---------- SOURCE DATA ----------

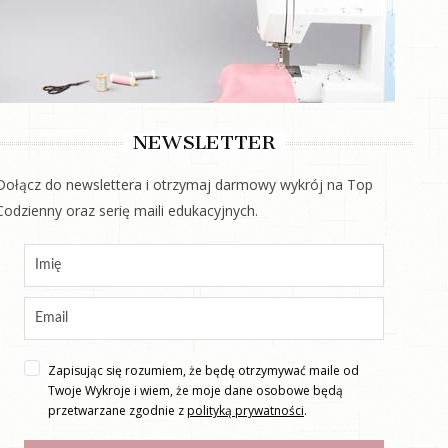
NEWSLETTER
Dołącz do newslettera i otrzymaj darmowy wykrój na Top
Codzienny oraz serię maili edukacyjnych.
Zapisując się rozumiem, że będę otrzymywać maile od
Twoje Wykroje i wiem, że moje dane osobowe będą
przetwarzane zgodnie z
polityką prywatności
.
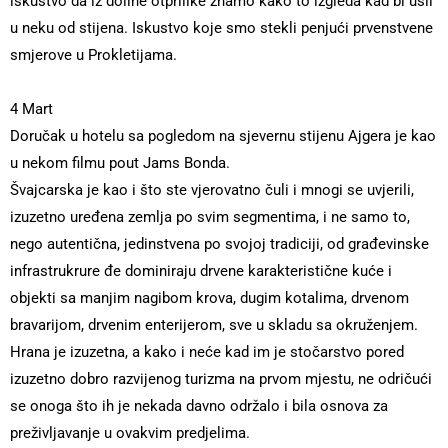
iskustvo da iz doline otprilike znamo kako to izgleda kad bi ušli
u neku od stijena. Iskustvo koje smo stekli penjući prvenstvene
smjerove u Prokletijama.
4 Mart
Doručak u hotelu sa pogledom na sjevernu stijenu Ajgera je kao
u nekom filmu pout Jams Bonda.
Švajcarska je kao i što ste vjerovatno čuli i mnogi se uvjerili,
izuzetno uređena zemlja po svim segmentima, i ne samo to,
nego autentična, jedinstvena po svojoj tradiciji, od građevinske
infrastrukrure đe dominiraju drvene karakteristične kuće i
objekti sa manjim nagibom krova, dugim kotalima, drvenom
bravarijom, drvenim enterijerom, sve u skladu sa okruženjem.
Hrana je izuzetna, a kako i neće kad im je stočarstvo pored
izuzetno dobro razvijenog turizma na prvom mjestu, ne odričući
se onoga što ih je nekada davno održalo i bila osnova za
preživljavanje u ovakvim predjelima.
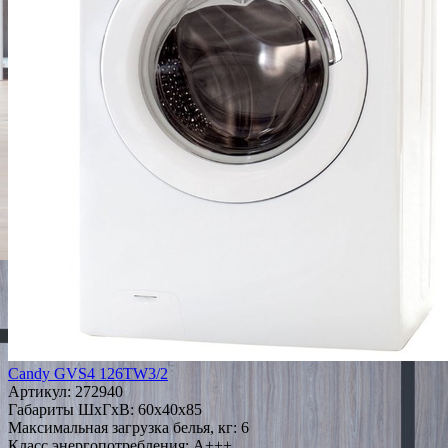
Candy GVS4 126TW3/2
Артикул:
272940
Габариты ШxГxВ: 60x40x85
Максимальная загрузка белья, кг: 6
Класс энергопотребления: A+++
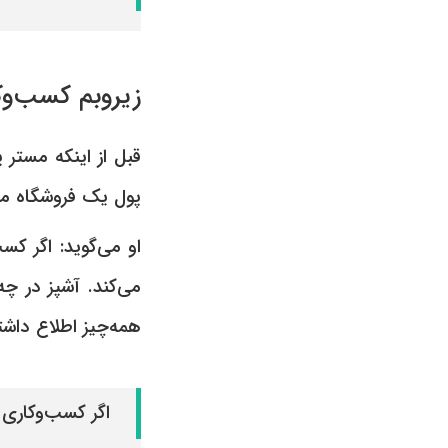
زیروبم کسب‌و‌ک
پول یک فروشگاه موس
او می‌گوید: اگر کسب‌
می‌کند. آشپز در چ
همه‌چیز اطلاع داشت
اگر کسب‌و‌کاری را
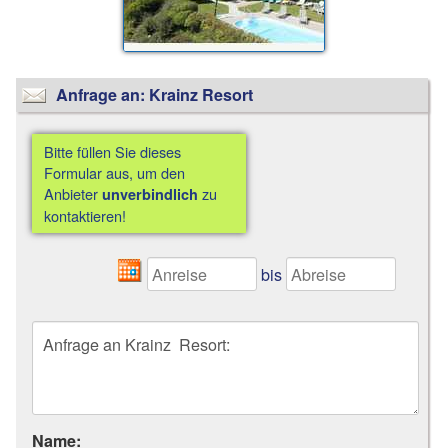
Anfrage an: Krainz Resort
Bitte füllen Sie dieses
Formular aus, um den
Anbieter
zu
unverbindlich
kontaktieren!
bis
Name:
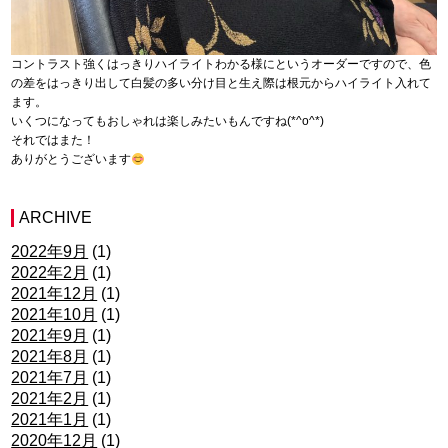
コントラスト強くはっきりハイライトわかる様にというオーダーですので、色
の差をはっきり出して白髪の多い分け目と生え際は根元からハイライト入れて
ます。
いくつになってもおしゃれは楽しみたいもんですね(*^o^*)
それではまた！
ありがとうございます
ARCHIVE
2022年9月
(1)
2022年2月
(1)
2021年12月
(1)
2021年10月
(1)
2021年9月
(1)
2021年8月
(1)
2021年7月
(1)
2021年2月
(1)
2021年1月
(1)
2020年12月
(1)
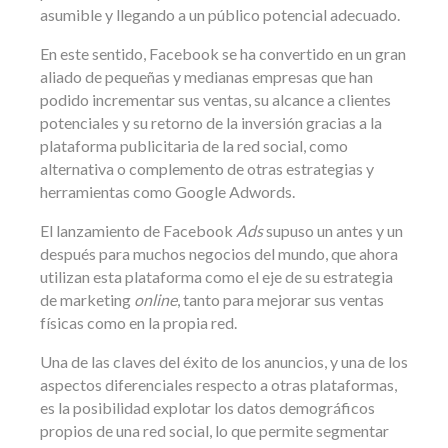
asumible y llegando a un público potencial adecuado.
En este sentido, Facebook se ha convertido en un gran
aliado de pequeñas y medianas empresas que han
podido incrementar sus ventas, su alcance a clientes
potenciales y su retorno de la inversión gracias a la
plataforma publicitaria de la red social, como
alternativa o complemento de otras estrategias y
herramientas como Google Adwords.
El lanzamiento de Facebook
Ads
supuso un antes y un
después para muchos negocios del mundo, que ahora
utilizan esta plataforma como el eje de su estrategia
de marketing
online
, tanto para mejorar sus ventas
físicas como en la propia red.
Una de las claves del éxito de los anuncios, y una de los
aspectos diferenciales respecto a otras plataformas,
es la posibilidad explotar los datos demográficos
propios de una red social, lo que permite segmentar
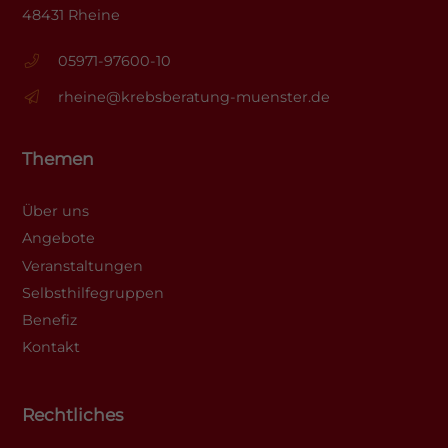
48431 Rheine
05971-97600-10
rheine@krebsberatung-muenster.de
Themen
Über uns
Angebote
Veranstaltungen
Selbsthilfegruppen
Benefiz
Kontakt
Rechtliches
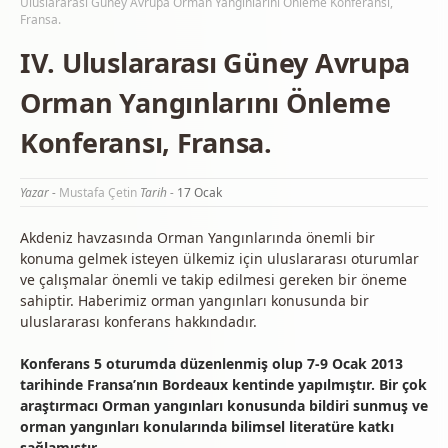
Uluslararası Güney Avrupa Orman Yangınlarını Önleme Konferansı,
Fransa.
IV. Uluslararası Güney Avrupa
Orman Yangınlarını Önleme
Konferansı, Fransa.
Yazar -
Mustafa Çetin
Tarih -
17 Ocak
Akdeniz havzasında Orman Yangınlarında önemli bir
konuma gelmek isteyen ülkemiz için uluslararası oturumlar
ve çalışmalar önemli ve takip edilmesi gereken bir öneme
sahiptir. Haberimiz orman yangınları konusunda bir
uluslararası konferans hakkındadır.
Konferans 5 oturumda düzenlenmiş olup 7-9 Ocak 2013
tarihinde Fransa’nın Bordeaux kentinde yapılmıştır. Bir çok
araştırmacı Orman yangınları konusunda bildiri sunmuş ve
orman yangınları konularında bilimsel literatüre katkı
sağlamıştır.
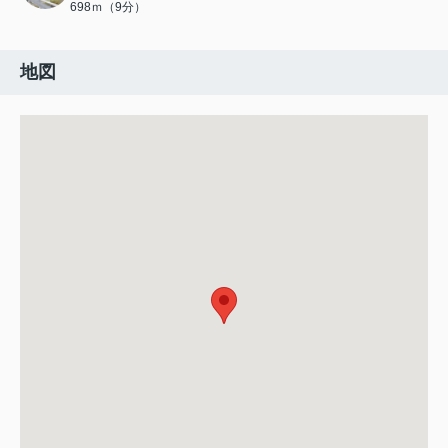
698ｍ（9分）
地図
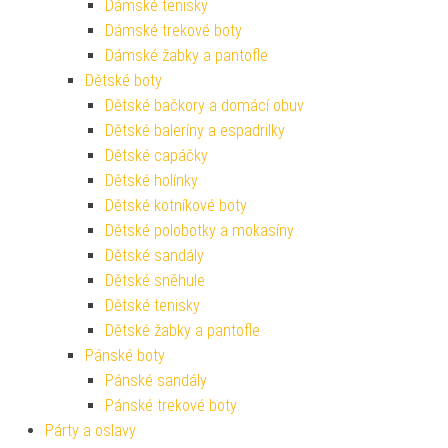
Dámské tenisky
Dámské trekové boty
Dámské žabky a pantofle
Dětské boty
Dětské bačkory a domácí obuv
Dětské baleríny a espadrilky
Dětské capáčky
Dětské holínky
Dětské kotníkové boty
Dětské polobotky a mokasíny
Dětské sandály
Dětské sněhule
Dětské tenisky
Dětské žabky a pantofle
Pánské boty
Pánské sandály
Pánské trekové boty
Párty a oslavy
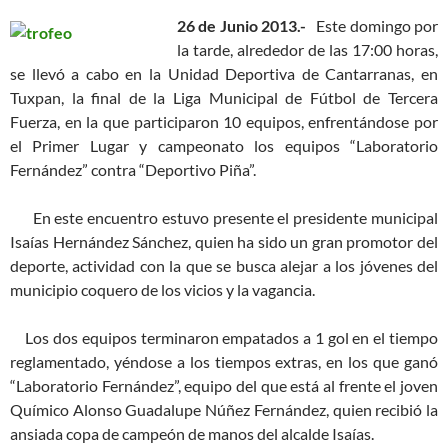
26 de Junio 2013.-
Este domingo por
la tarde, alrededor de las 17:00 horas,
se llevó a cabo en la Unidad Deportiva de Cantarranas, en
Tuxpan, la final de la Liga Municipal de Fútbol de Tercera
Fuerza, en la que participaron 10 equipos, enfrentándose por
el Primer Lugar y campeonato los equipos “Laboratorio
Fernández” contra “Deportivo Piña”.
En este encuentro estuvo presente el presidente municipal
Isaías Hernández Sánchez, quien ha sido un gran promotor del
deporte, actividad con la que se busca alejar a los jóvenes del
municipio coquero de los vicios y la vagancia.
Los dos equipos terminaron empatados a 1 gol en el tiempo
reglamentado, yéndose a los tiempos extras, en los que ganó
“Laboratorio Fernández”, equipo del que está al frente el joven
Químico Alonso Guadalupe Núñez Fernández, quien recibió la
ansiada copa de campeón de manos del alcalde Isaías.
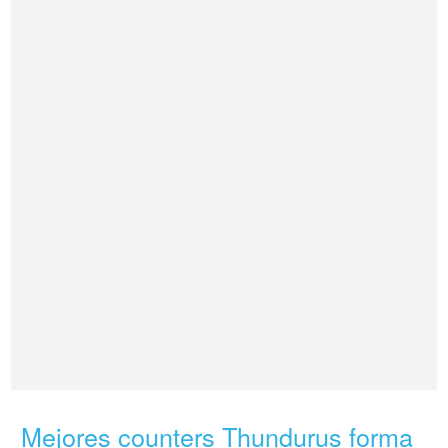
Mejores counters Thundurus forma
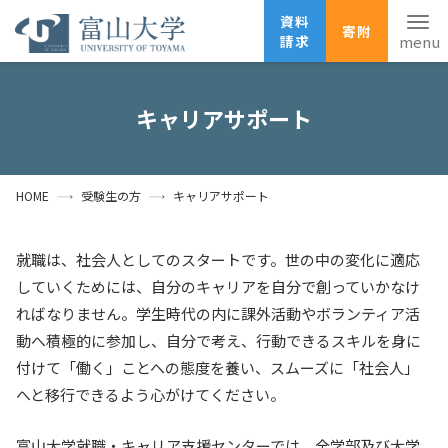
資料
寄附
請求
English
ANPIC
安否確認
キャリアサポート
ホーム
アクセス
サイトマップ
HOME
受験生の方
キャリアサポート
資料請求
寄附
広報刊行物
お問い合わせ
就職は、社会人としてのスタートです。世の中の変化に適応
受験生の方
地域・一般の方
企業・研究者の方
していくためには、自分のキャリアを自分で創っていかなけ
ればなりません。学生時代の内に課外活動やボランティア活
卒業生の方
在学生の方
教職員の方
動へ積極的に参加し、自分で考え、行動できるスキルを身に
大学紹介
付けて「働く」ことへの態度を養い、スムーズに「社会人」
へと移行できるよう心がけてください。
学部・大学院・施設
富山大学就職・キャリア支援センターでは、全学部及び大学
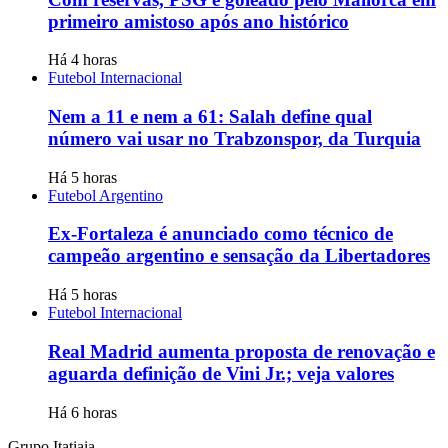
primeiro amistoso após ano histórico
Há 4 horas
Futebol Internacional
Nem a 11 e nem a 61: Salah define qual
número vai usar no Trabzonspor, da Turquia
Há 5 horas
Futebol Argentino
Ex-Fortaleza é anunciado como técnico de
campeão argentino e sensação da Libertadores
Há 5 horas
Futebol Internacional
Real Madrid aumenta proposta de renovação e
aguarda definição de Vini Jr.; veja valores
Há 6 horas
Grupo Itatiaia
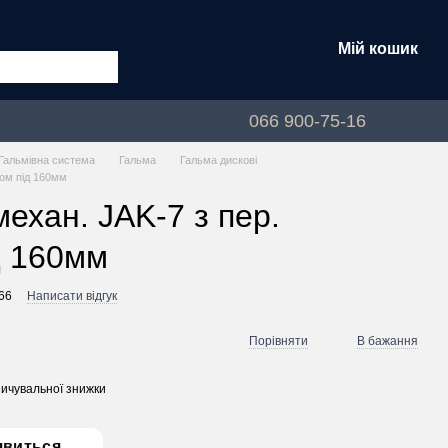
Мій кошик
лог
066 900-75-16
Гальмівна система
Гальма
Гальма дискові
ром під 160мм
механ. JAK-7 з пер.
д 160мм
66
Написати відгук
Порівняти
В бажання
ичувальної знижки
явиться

----------

In the listing above, find each line with the word "horas" and copy it.

EXERCISE RESULT →
la tarde, alrededor de las 17:00 horas,
Há 4 horas
Há 5 horas
Há 5 horas
Há 6 horas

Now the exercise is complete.